▶ _How to complete this task_
Look through the records and copy each line with the string "lines" in it.

▶ _Source material_
######
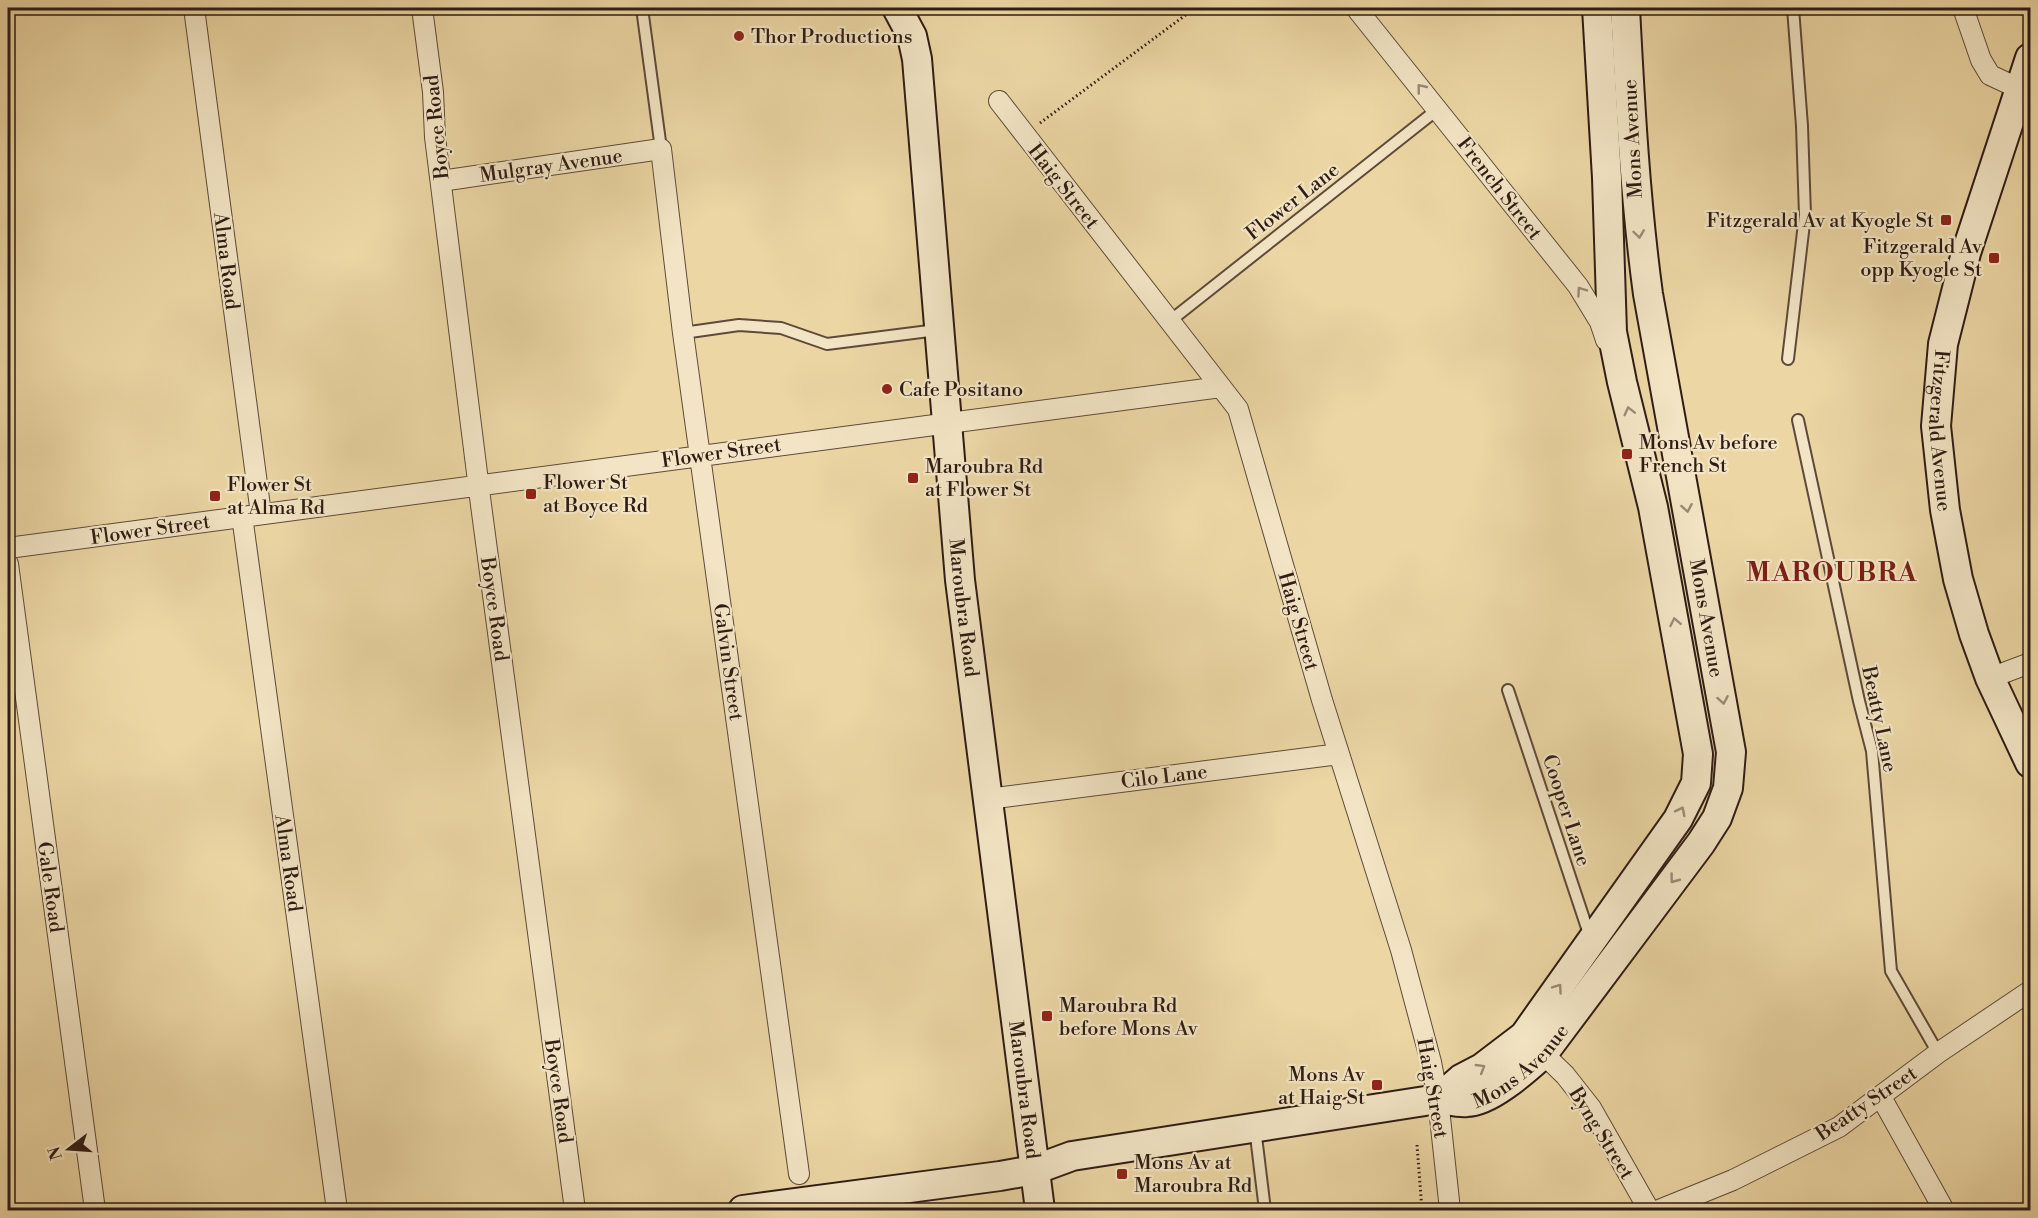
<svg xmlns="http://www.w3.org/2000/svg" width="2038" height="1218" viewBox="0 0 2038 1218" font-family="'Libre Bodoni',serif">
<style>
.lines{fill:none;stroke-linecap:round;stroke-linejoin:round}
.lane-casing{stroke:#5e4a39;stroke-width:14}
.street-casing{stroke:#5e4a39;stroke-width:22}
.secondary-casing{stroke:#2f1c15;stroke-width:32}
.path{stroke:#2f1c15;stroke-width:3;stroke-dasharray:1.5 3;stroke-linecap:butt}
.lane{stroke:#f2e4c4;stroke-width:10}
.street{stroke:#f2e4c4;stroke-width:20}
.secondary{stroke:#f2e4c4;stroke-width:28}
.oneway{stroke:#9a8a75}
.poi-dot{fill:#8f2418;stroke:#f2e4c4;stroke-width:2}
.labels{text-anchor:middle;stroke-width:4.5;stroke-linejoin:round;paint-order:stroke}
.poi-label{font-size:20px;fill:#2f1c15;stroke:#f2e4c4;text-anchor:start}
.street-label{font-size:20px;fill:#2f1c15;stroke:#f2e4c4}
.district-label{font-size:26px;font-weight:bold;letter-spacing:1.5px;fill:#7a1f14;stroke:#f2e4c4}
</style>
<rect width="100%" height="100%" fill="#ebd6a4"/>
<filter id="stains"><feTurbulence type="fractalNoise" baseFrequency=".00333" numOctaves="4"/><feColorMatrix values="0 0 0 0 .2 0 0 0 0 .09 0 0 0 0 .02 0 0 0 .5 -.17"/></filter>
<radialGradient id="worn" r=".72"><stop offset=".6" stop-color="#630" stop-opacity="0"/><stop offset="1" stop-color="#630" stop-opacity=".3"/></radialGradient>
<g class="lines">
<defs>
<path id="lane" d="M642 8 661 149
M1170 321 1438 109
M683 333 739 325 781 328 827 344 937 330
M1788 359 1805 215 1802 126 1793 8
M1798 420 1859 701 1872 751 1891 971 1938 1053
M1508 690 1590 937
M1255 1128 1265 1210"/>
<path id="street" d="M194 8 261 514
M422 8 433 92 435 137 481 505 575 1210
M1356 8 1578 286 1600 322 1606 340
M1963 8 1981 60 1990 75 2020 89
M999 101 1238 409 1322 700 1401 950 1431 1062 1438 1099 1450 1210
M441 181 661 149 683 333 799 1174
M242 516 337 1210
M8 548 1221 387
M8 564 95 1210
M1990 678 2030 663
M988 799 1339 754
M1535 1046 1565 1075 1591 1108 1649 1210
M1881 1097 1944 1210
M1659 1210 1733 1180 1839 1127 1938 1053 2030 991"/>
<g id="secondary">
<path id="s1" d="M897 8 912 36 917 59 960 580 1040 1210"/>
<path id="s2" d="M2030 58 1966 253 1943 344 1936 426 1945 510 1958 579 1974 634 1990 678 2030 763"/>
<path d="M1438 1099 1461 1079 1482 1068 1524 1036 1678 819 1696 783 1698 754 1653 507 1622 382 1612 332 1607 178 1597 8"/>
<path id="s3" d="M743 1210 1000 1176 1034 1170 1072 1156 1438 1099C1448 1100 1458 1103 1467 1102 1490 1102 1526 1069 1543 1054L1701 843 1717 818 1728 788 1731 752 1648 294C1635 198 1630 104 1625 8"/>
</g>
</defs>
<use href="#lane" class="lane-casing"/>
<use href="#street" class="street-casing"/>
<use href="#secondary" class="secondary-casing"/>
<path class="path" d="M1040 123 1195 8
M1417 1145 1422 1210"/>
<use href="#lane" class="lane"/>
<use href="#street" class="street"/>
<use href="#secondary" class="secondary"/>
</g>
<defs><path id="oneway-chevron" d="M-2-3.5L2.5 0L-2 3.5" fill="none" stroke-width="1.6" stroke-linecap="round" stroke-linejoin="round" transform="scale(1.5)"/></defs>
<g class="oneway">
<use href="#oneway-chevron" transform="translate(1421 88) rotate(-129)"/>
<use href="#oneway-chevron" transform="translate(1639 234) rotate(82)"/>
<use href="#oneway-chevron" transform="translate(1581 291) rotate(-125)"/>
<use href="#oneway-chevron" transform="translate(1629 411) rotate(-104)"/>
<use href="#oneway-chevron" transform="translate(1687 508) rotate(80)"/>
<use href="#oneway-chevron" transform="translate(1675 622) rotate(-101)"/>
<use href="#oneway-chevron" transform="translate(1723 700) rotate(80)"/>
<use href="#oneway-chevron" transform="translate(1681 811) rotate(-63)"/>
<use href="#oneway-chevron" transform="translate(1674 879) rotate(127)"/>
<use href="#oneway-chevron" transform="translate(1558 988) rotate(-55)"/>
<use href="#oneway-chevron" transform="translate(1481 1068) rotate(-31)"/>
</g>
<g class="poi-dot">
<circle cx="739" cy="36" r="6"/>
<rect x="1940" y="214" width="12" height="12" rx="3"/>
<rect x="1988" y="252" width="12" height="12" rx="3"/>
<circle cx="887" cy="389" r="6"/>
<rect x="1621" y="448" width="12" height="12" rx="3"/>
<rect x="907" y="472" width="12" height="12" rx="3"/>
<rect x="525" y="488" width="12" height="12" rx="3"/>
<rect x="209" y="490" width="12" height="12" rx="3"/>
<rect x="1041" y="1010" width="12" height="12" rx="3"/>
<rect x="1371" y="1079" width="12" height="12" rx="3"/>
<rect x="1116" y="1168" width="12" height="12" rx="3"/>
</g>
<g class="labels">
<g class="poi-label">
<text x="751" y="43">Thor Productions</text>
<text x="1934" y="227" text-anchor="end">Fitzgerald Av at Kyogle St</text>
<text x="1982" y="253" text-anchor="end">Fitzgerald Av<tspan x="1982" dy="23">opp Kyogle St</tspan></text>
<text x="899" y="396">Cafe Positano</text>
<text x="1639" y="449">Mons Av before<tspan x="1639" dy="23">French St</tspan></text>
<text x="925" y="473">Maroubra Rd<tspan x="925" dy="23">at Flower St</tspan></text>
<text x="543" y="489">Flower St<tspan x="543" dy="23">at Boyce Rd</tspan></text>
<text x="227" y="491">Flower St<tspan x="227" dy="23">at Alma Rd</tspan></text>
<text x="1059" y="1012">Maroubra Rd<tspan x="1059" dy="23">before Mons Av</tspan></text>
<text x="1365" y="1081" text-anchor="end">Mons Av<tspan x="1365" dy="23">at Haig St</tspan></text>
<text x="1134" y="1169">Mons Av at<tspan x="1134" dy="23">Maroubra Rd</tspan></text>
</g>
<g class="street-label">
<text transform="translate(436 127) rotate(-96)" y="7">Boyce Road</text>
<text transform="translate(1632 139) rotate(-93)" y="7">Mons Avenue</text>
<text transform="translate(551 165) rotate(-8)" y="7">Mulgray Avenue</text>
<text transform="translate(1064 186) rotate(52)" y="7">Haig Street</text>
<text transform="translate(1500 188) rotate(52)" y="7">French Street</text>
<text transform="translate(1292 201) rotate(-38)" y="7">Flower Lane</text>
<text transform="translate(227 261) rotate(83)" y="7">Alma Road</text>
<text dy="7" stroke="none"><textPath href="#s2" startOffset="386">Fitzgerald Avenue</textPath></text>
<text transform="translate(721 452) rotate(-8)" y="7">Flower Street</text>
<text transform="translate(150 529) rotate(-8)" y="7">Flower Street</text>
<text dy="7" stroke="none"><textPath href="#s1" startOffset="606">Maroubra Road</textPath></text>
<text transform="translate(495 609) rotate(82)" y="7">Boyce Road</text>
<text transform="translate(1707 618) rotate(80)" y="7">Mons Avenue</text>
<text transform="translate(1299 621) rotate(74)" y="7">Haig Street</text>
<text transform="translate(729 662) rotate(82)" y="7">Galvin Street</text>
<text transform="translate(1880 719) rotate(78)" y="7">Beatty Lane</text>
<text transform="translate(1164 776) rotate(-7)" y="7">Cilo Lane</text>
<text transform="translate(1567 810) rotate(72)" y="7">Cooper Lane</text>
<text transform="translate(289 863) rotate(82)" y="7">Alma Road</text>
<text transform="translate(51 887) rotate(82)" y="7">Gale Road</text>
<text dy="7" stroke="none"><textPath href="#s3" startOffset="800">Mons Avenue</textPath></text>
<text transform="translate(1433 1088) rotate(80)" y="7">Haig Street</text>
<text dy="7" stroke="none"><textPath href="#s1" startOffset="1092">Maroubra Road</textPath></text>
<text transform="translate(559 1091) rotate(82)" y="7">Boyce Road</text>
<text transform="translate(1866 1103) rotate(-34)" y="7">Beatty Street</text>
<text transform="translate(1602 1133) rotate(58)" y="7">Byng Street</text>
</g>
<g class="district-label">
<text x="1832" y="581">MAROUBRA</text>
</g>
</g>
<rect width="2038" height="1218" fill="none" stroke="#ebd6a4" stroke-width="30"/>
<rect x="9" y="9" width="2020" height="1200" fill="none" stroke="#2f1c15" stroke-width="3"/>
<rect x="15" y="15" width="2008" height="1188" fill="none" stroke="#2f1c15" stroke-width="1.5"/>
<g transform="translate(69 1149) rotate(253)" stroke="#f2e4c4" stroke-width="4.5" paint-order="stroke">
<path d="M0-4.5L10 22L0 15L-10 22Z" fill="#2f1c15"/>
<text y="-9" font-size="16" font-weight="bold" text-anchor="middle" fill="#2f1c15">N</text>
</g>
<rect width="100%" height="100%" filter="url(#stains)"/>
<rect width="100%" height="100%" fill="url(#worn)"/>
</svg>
######
▶ _Solution for this task_
.lines{fill:none;stroke-linecap:round;stroke-linejoin:round}
<g class="lines">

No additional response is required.